Volume 22 (1):25-29, 2018.

Effect of ascorbic acid in colostrum-deprived neonatal camels


AL-Sultan SI1


1Department of Public Health and Animal Husbandry, College of Veterinary Medicine and Animal Resources, King Faisal University, P. O. Box 11647, Al-Ahsa 31982, Saudi Arabia




AL-Sultan SI., Effect of Ascorbic Acid in colostrum-deprived neonatal camels, Onl J Vet Res., 22 (1):25-29, 2018. Deprivation of colostrum in calves results in increased leukocytes, neutrophils and cortisol, but decreased eosinophils, serum ascorbate and lysosomal enzyme activity. Camel neonates were removed from their dams immediately after birth to prevent suckling and ingestion of colostrum. Groups of nine camels each were left to suckle their dams (controls), or deprived of colostrum but supplemented with 500ml camel milk given orally at 2h interval from 2 to 20hr after parturition (Total of 5L/day) and injected subcutaneously with 10 mg/Kg ascorbic acid. Another 9 camels were also deprived of colostrum and given 500 ml camel milk.
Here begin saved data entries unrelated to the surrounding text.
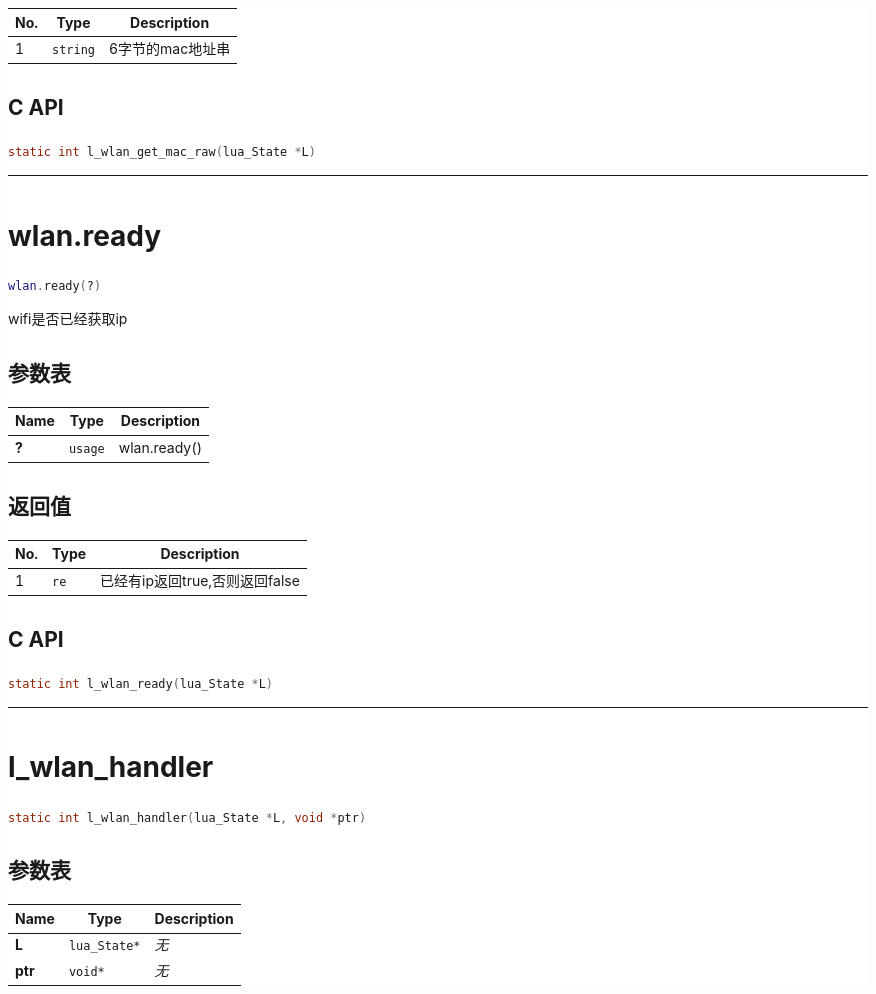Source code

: No. | Type | Description
----|------|--------------
1 |`string`| 6字节的mac地址串
## C API

```c
static int l_wlan_get_mac_raw(lua_State *L)
```


--------------------------------------------------
# wlan.ready

```lua
wlan.ready(?)
```

wifi是否已经获取ip

## 参数表

Name | Type | Description
-----|------|--------------
**?**|`usage`| wlan.ready()

## 返回值

No. | Type | Description
----|------|--------------
1 |`re`| 已经有ip返回true,否则返回false
## C API

```c
static int l_wlan_ready(lua_State *L)
```


--------------------------------------------------
# l_wlan_handler

```c
static int l_wlan_handler(lua_State *L, void *ptr)
```


## 参数表

Name | Type | Description
-----|------|--------------
**L**|`lua_State*`| *无*
**ptr**|`void*`| *无*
Blood samples were collected at days 10 of age. These treatments continued for 10 consecutive days. Increased leukocyte, neutrophils and decreased eosinophils counts were found in both colostrum deprived groups compared with controls. Daily subcutaneous administration of ascorbic acid in colostrum-deprived calves increased serum ascorbate and lysosomal activity but had no effect on other parameters.


Keywords: Ascorbic acids, colostrums, immunostimulant, camel calves.